Did I completely miss the boat?

hgmjr
Not at all, except there is a distance factor. Each of the switches is a different physical distance from the blower. So current will only flow thru the closest branch to the blower when two switches are closed (shortest path)...so an indicator that was on will go out when a closer switch is closed.

Might be easier for me to draw a diagram, but can't do it right now. Let me know if it would help clarify my point.

#### hgmjr

Joined Jan 28, 2005
9,029
I can appreciate your point concerning the differences in resistance on each of the 5 switch legs.

There are a few things that you can do to address this imbalance.

First, I think the choice of the most sensitive detector would give the best chance of detecting the current in the longer leg (higher resistance) when a shorter leg (lower resistance) is switched in parallel with it.

Second, I would suggest that the longer legs would benefit from a couple of turns through the hole in the current transformer coil to obtain an increase in sensitivity.

Third, You can always add some length or wire to the shorter legs in order to make all 5 legs fairly close to the same length. You can coil the excess near the breaker box from which each of the 5 switches radiate. This may not be practical if the difference in length is too great.

These are the tricks that I can think of right off.

hgmjr

#### DonFL

Joined Jan 6, 2007
7
I don't think there is going to be a resistance factor. These are switches, so the closest closed switch to the fan blower will carry 100% of the current, even if others beyond that closes switch are closed.

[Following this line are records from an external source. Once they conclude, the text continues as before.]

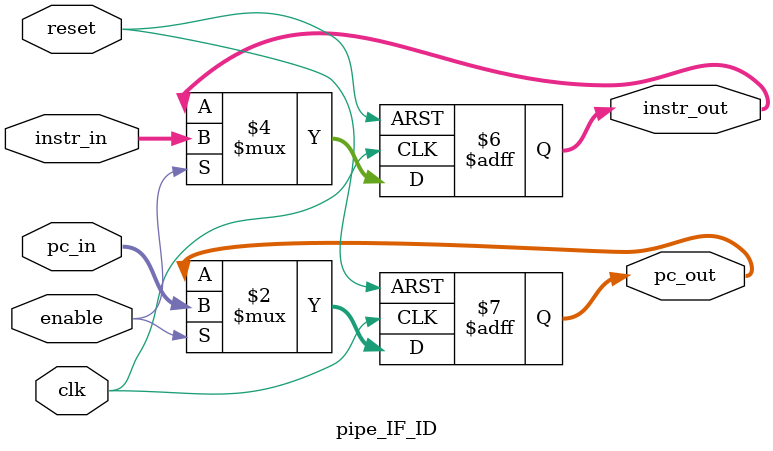
<source format=v>

module pipe_IF_ID (
    input wire clk,
    input wire reset,
    input wire enable,               // Controle de stall (1 = permite avanço)
    input wire [31:0] instr_in,      // Instrução vinda do estágio IF
    input wire [31:0] pc_in,         // Contador do PC que vem de IF

    output reg [31:0] instr_out,     // Instrução para o estágio ID
    output reg [31:0] pc_out  		 // Contador do PC para o estágio ID
);

    always @(posedge clk or posedge reset) begin
        if (reset) begin    // Reseta os sinais de controle e dados
            instr_out     <= 32'b0;
            pc_out  <= 32'b0;
        end
        else if (enable) begin     // Armazenar dados na transição de clock
            instr_out     <= instr_in;
            pc_out  <= pc_in;
        end
        // Se enable = 0, mantem os valores antigos para fazer stall
        // Se tiver tempo a gente organiza esses comentários
    end

endmodule
</source>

I've actually tested to make sure my thinking is correct here. You see current flow drop to 0 on a leg further from the blower motor when a nearer one is closed. That makes logical/electrical sense. If I had something other than switches, so that it was not a 0 resistance/infinite resistance situation, then I think what you are saying, could work.

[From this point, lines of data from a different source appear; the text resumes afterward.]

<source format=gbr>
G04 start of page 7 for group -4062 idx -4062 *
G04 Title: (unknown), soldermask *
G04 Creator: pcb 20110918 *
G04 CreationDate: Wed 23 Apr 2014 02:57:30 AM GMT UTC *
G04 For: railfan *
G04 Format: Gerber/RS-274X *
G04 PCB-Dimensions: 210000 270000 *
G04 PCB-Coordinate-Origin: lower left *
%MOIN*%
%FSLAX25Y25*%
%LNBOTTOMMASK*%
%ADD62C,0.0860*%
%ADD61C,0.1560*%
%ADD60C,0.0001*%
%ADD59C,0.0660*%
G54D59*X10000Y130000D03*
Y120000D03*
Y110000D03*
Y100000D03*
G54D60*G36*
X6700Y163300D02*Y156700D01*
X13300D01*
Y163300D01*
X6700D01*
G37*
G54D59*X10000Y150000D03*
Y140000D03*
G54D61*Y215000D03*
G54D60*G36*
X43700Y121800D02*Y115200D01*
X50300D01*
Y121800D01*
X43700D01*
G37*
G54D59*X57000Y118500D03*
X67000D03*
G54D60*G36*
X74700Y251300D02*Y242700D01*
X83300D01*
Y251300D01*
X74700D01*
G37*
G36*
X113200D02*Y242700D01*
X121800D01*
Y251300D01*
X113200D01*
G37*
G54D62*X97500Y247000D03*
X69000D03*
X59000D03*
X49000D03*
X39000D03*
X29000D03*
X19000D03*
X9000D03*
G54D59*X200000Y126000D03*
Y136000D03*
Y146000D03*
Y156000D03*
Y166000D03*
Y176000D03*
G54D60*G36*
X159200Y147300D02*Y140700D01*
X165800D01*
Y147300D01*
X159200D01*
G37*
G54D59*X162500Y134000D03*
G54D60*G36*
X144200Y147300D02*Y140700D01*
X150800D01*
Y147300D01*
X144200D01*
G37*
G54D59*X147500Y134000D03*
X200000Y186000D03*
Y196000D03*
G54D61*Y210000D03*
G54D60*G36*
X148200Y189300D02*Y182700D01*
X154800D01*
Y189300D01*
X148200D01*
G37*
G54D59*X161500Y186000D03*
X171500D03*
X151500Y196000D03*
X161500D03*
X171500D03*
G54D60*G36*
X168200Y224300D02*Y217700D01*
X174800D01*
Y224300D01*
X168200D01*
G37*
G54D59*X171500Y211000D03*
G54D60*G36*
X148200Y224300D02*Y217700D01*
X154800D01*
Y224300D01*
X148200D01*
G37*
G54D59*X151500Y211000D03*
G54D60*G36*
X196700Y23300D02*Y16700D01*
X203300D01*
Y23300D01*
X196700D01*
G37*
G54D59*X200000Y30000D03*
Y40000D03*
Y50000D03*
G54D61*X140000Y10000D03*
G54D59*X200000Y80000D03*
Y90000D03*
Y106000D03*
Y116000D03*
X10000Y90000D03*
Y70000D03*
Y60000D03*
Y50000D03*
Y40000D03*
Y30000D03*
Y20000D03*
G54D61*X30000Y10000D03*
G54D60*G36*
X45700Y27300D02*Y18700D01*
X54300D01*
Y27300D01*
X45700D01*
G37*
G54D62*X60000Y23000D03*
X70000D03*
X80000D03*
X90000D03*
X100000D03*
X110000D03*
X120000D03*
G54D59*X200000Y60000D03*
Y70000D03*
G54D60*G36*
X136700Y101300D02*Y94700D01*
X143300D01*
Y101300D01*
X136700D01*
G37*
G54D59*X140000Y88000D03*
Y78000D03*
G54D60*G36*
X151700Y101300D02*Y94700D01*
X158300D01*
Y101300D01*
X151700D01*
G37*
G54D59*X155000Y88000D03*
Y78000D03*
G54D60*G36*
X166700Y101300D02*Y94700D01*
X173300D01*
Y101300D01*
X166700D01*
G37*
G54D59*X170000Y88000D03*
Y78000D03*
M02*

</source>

My leaning at this point is to bite the bullet and go with multiple relays...but I may just pick up one of those current sensors just for fun..

Thanks for all the insight and ideas.

#### hgmjr

Joined Jan 28, 2005
9,029
Whatever solution you decide to pursue, I am sure that all of us here will be interested in how things turn out for you.

Don't hesitiate to post any questions in the meantime as you proceed toward completion of your project.